All lander functions have to be pre programmed and executed by the CDMS with absolute fault tolerance as communications to Earth take over 28 minutes one way.  The pair of RTX2010s run in a hot redundant set up, where one board (Data Processing Unit) runs as the primary, while the second monitors it, ready to take over if any anomaly is detected.  The backup has been well tested as on each power cycle of Philae the backup computer has started, then handed control over to the primary.  This technically is an anomaly, as the CDMS was not programmed to do so, but due to some unknown cause it is working in such a state.  The fault tolerant programming handles such a situation gracefully and it will have no effect on Philae’s mission.

Why was the RTX2010 chosen?  Simply put the RTX2010 is the lowest power budget processor available that is radiation hardened, and powerful enough to handle the complex landing procedure.  Philae runs on batteries for the first phase of its mission (later it will switch to solar/back up batteries) so the power budget is critical.  The RTX2010 is a Forth based stack processor which allows for very efficient coding, again useful for a low power budget.

Eight of the instruments are also powered by a RTX2010s, making 10 total (running at between 8-10MHz).  The lander also includes an Analog Devices ADSP-21020 and a pair of 80C3x microcontrollers as well as multiple FPGAs.


October 15th, 2014 ~ by admin

Has the FDIV bug met its match? Enter the Intel FSIN bug

Intel A80501-60 SX753 - Early 1993 containing the FDIV bug

Intel A80501-60 SX753 – Early 1993 containing the FDIV bug

In 1994 Intel had a bit of an issue.  The newly released Pentium processor, replacement for the now 5 year old i486 had a bit of a problem, it couldn’t properly compute floating point division in some cases.  The FDIV instructions on the Pentium used a lookup table (Programmable Logic Array) to speed calculation.  This PLA had 1066 entries, which were mostly correct except 5 out of the 1066 did not get written to the PLA due to a programming error, so any calculation that hit one of those 5 cells, would result in an erroneous result.  A fairly significant error but not at all uncommon, bugs in processors are fairly common.  They are found, documented as errata, and if serious enough, and practical, fixed in the next silicon revision.

What made the FDIV infamous was, in the terms of the 21st century, it went viral.  The media, who really had little understanding of such things, caught wind and reported it as if it was the end of computing.  Intel was forced to enact a lifetime replacement program for effected chips.  Now the FDIV bug is the stuff of computer history, a lesson in bad PR more then bad silicon.
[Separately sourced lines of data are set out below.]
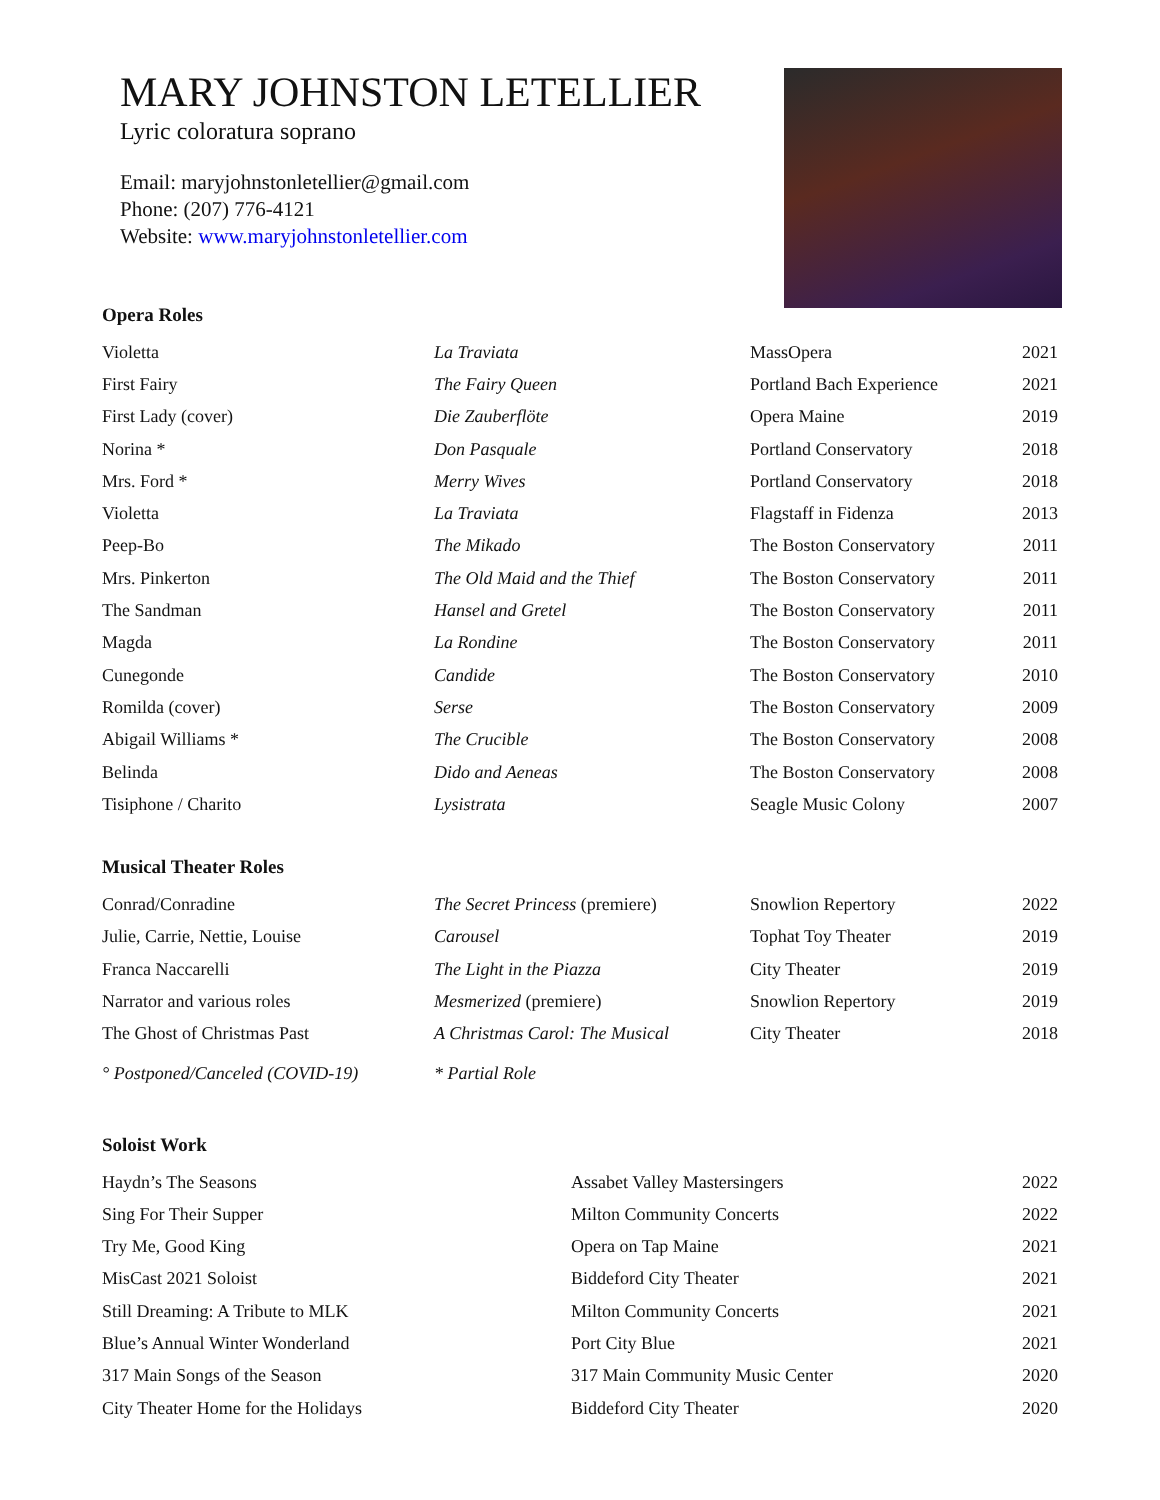MARY JOHNSTON LETELLIER
Lyric coloratura soprano
Email: maryjohnstonletellier@gmail.com
Phone: (207) 776-4121
Website: www.maryjohnstonletellier.com
Opera Roles
| Violetta | La Traviata | MassOpera | 2021 |
| First Fairy | The Fairy Queen | Portland Bach Experience | 2021 |
| First Lady (cover) | Die Zauberflöte | Opera Maine | 2019 |
| Norina * | Don Pasquale | Portland Conservatory | 2018 |
| Mrs. Ford * | Merry Wives | Portland Conservatory | 2018 |
| Violetta | La Traviata | Flagstaff in Fidenza | 2013 |
| Peep-Bo | The Mikado | The Boston Conservatory | 2011 |
| Mrs. Pinkerton | The Old Maid and the Thief | The Boston Conservatory | 2011 |
| The Sandman | Hansel and Gretel | The Boston Conservatory | 2011 |
| Magda | La Rondine | The Boston Conservatory | 2011 |
| Cunegonde | Candide | The Boston Conservatory | 2010 |
| Romilda (cover) | Serse | The Boston Conservatory | 2009 |
| Abigail Williams * | The Crucible | The Boston Conservatory | 2008 |
| Belinda | Dido and Aeneas | The Boston Conservatory | 2008 |
| Tisiphone / Charito | Lysistrata | Seagle Music Colony | 2007 |
Musical Theater Roles
| Conrad/Conradine | The Secret Princess (premiere) | Snowlion Repertory | 2022 |
| Julie, Carrie, Nettie, Louise | Carousel | Tophat Toy Theater | 2019 |
| Franca Naccarelli | The Light in the Piazza | City Theater | 2019 |
| Narrator and various roles | Mesmerized (premiere) | Snowlion Repertory | 2019 |
| The Ghost of Christmas Past | A Christmas Carol: The Musical | City Theater | 2018 |
| ° Postponed/Canceled (COVID-19) | * Partial Role | | |
Soloist Work
| Haydn’s The Seasons | Assabet Valley Mastersingers | 2022 |
| Sing For Their Supper | Milton Community Concerts | 2022 |
| Try Me, Good King | Opera on Tap Maine | 2021 |
| MisCast 2021 Soloist | Biddeford City Theater | 2021 |
| Still Dreaming: A Tribute to MLK | Milton Community Concerts | 2021 |
| Blue’s Annual Winter Wonderland | Port City Blue | 2021 |
| 317 Main Songs of the Season | 317 Main Community Music Center | 2020 |
| City Theater Home for the Holidays | Biddeford City Theater | 2020 |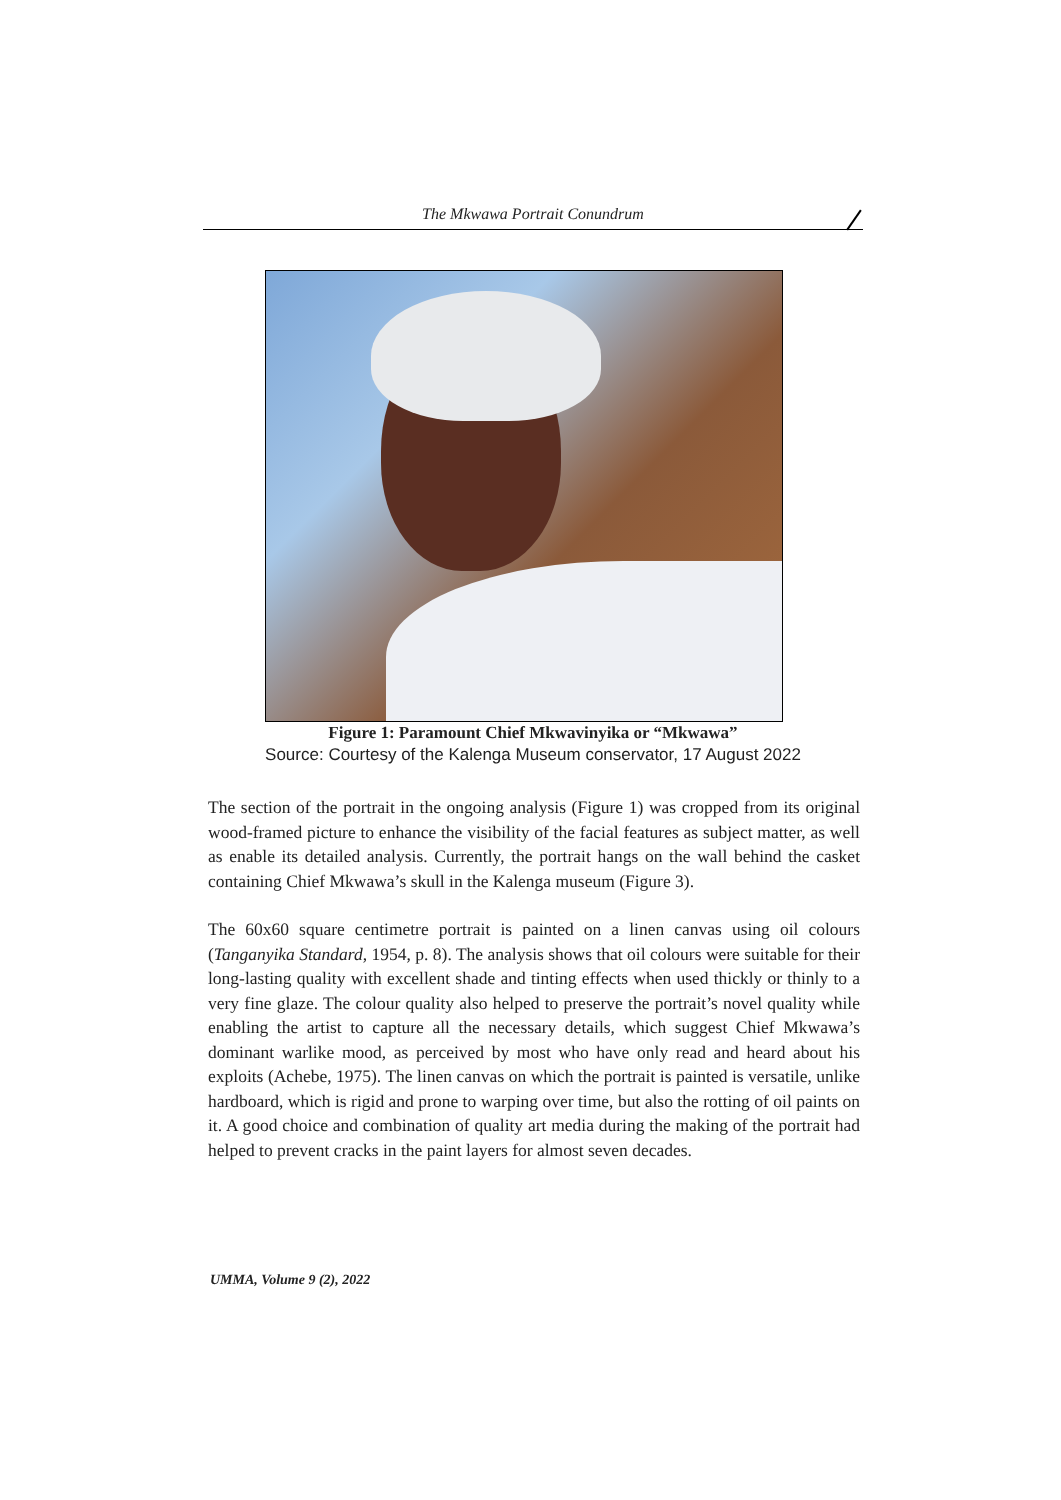The Mkwawa Portrait Conundrum
Figure 1: Paramount Chief Mkwavinyika or “Mkwawa”
Source: Courtesy of the Kalenga Museum conservator, 17 August 2022
The section of the portrait in the ongoing analysis (Figure 1) was cropped from its original wood-framed picture to enhance the visibility of the facial features as subject matter, as well as enable its detailed analysis. Currently, the portrait hangs on the wall behind the casket containing Chief Mkwawa’s skull in the Kalenga museum (Figure 3).
The 60x60 square centimetre portrait is painted on a linen canvas using oil colours (Tanganyika Standard, 1954, p. 8). The analysis shows that oil colours were suitable for their long-lasting quality with excellent shade and tinting effects when used thickly or thinly to a very fine glaze. The colour quality also helped to preserve the portrait’s novel quality while enabling the artist to capture all the necessary details, which suggest Chief Mkwawa’s dominant warlike mood, as perceived by most who have only read and heard about his exploits (Achebe, 1975). The linen canvas on which the portrait is painted is versatile, unlike hardboard, which is rigid and prone to warping over time, but also the rotting of oil paints on it. A good choice and combination of quality art media during the making of the portrait had helped to prevent cracks in the paint layers for almost seven decades.
UMMA, Volume 9 (2), 2022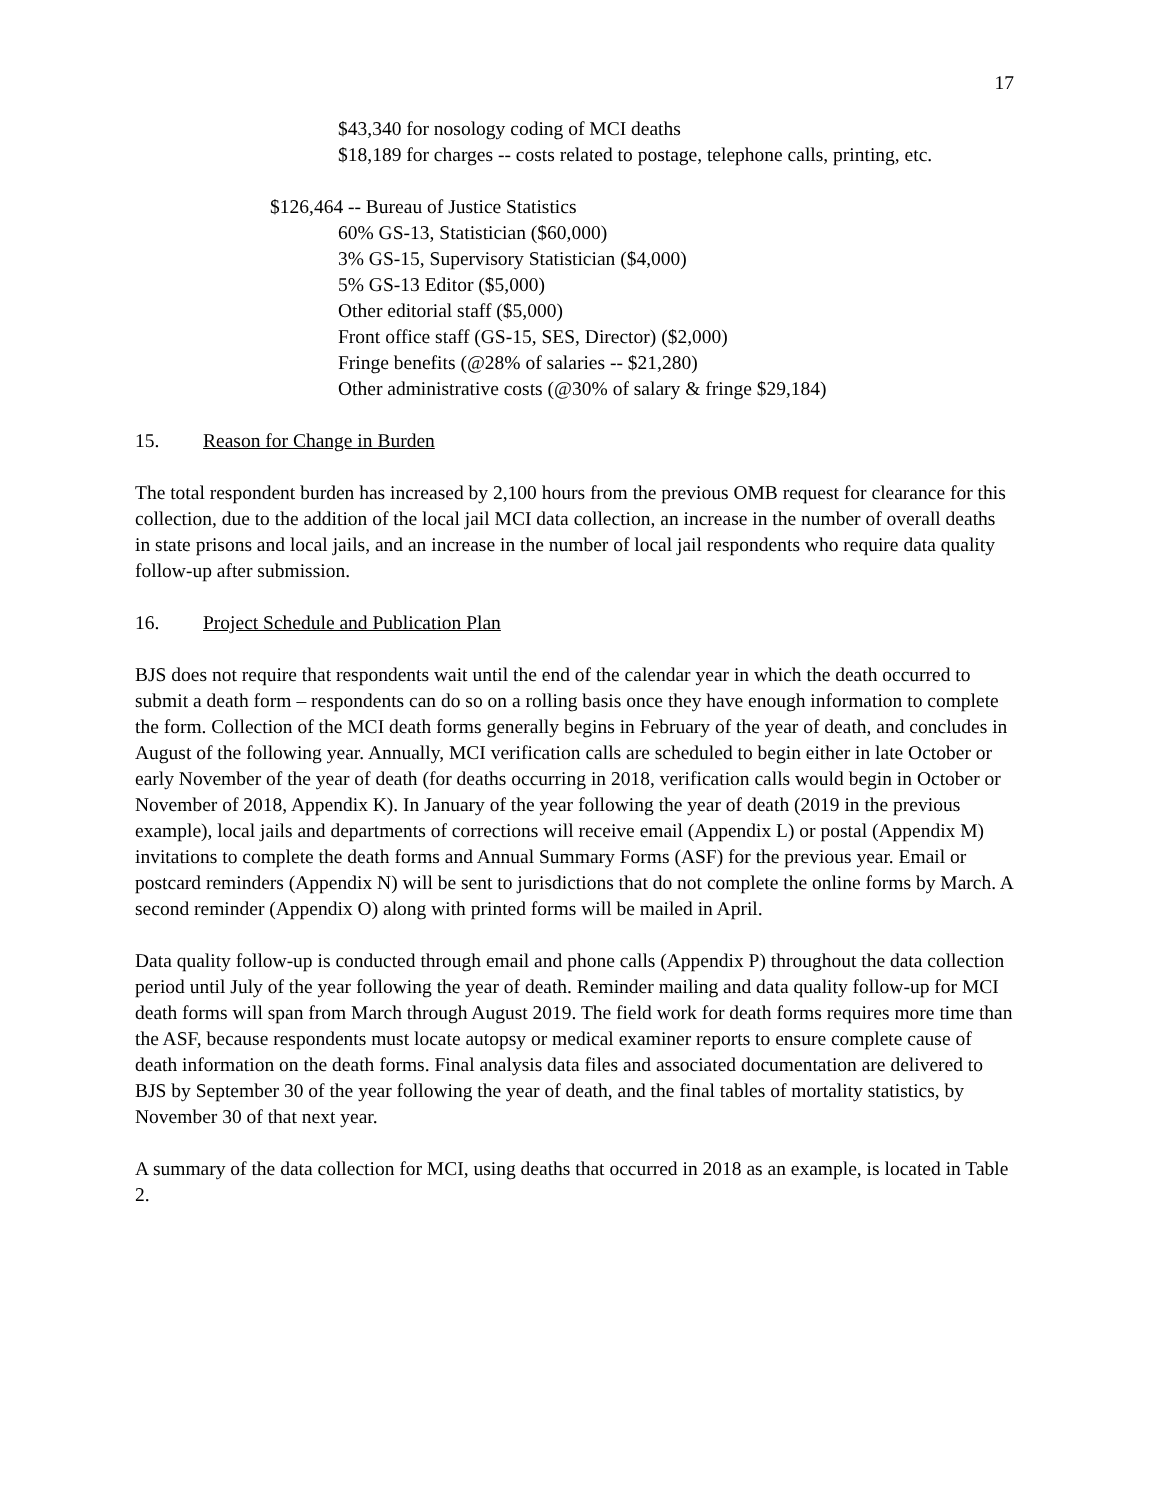17
$43,340 for nosology coding of MCI deaths
$18,189 for charges -- costs related to postage, telephone calls, printing, etc.
$126,464 -- Bureau of Justice Statistics
60% GS-13, Statistician ($60,000)
3% GS-15, Supervisory Statistician ($4,000)
5% GS-13 Editor ($5,000)
Other editorial staff ($5,000)
Front office staff (GS-15, SES, Director) ($2,000)
Fringe benefits (@28% of salaries -- $21,280)
Other administrative costs (@30% of salary & fringe $29,184)
15. Reason for Change in Burden
The total respondent burden has increased by 2,100 hours from the previous OMB request for clearance for this collection, due to the addition of the local jail MCI data collection, an increase in the number of overall deaths in state prisons and local jails, and an increase in the number of local jail respondents who require data quality follow-up after submission.
16. Project Schedule and Publication Plan
BJS does not require that respondents wait until the end of the calendar year in which the death occurred to submit a death form – respondents can do so on a rolling basis once they have enough information to complete the form. Collection of the MCI death forms generally begins in February of the year of death, and concludes in August of the following year. Annually, MCI verification calls are scheduled to begin either in late October or early November of the year of death (for deaths occurring in 2018, verification calls would begin in October or November of 2018, Appendix K). In January of the year following the year of death (2019 in the previous example), local jails and departments of corrections will receive email (Appendix L) or postal (Appendix M) invitations to complete the death forms and Annual Summary Forms (ASF) for the previous year. Email or postcard reminders (Appendix N) will be sent to jurisdictions that do not complete the online forms by March. A second reminder (Appendix O) along with printed forms will be mailed in April.
Data quality follow-up is conducted through email and phone calls (Appendix P) throughout the data collection period until July of the year following the year of death. Reminder mailing and data quality follow-up for MCI death forms will span from March through August 2019. The field work for death forms requires more time than the ASF, because respondents must locate autopsy or medical examiner reports to ensure complete cause of death information on the death forms. Final analysis data files and associated documentation are delivered to BJS by September 30 of the year following the year of death, and the final tables of mortality statistics, by November 30 of that next year.
A summary of the data collection for MCI, using deaths that occurred in 2018 as an example, is located in Table 2.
Current Intel processors also suffer from bad math, though in this case its the FSIN (and FCOS) instructions.  these instructions calculate the sine of float point numbers.  The big problem here is Intel’s documentation says the instruction is nearly perfect over a VERY wide range of inputs.  It turns out, according to extensive research by Bruce Dawson, of Google, to be very inaccurate, and not just for a limited set of inputs.

Interestingly the root of the cause is another look-up table, in this case the hard coded value of pi, which Intel, for whatever reason, limited to just 66-bits. a value much too inaccurate for an 80-bit FPU.